Default VPC vs. Custom VPC

  • Default VPC is user friendly, allowing you to immediately deploy instances. Amazon provision that for us in every single Region when we first set up our account. At the beginning, a default VPC components including:

    • VPC with a size /16 IPv4 CIDR block (172.31.0.0/16), this provides up to 65536 private IPv4 addresses.

    • Default subnet in each AZ with size /20. This provides 4096 addresses per subnet (but 5 reserved for each subnet).

    • Internet Gateway.

    • Main Route Table with a rule dest: 0.0.0.0/0, target: IGW-ID.

    • Security Group associated with default VPC.

    • NACL associated with default VPC.

    • Associate the default DHCP options set for your AWS account with your default VPC.

  • At the beginning, a custom VPC components including:

    • VPC with a size you defined.

    • Main Route Table has a rule dest: 10.0.0.0/16, target: local which allows the traffic within the VPC only.

    • NACL. This is a private NACL which deny all inbound and outbound traffic.

    • Security Group. It allows all outbound traffic but deny all inbound traffic.

  • All subnets in default VPC have a route out to the Internet (Internet accessible by default).

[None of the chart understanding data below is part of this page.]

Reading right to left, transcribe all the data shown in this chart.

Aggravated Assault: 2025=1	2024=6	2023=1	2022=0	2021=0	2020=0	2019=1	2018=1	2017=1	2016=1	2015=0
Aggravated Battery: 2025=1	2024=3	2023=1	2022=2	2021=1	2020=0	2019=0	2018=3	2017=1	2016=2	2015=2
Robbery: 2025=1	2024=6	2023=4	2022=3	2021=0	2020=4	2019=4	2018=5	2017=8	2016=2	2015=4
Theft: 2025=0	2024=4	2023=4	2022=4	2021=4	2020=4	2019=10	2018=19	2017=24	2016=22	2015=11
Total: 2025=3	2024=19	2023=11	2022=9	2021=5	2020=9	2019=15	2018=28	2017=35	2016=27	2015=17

  • Each EC2 instance has both a public and private IP address when we deploy them into our default VPC. But if we have a custom VPC and if we have a private subnet, we will not get a public IP address. We will only get a private IP address. You need to go to the subnet (usually a public subnet), click Actions -> Modify Auto-assign IP settings. If you didn't set it, you still can assign Elastic IP to the instances in the subnet.

VPC Peering

  • Allows you to connect one VPC with another via a direct network route using private IP addresses. So I can have an instance on one subnet inside a different VPC that could communicate to another instance inside another subnet inside another VPC and that will do that over a private IP address.

  • Instances behave as if they were on the same private network when you peer VPCs.

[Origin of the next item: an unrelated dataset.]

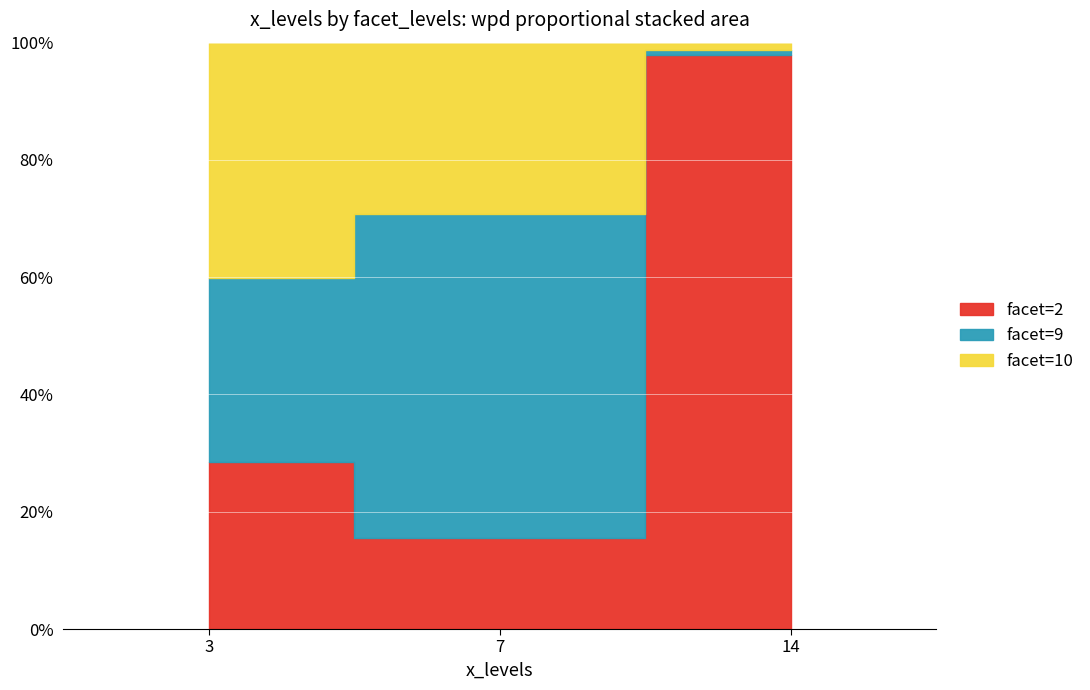

Where do facet_levels and wpd first cross each other?

14 and 7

  • You can peer VPC's with other AWS accounts as well as with other VPCs in the same account. So you can have a completely separate AWS account with a completely separate VPC and you are able to peer directly to that VPC in that other AWS account as well.

  • VPC peering connection allows you to route traffic between two VPCs using private IPv4 addresses or IPv6 addresses.

  • The VPCs can be in different Regions (a.k.a. inter-region VPC peering connection).

  • Peering is in a star configuration: i.e. 1 central VPC peers with 4 others. NO TRANSITIVE PEERING! It means if we have the structure as below:

  • Invalid VPC Peering connection configurations:

    • Overlapping CIDR blocks

    • Transitive Peering

    • Edge to edge routing through a gateway or private connection

Exam Tips - VPC:

  • You must be able to deploy a VPC on your own before you go to the exam.

  • Think of a VPC as a logical datacenter in AWS.

  • Consists of IGWs (Or virtual private gateways), route tables, network access control lists, subnets, and security groups.

  • 1 Subnet = 1 Availability Zone (usually).

  • Few important points about VPC:

    • When you create a VPC, it spans all the AZs in the Region.

    • After creating a VPC, you can add one or more subnets in each AZ.

  • Security groups are stateful; Network access control lists are stateless. So if I was to open port 80 of my security group, automatically I can both send and receive port 80. I don't have to open up port 80 on my inbound rule list as well as my outbound rule list. With network access control lists, I have to open both inbound and outbound ports.

  • NO transitive peering.

The instance in VPC B can communicate with the instance in VPC C only if we directly peer VPC B with VPC C, otherwise they cannot communicate with each other.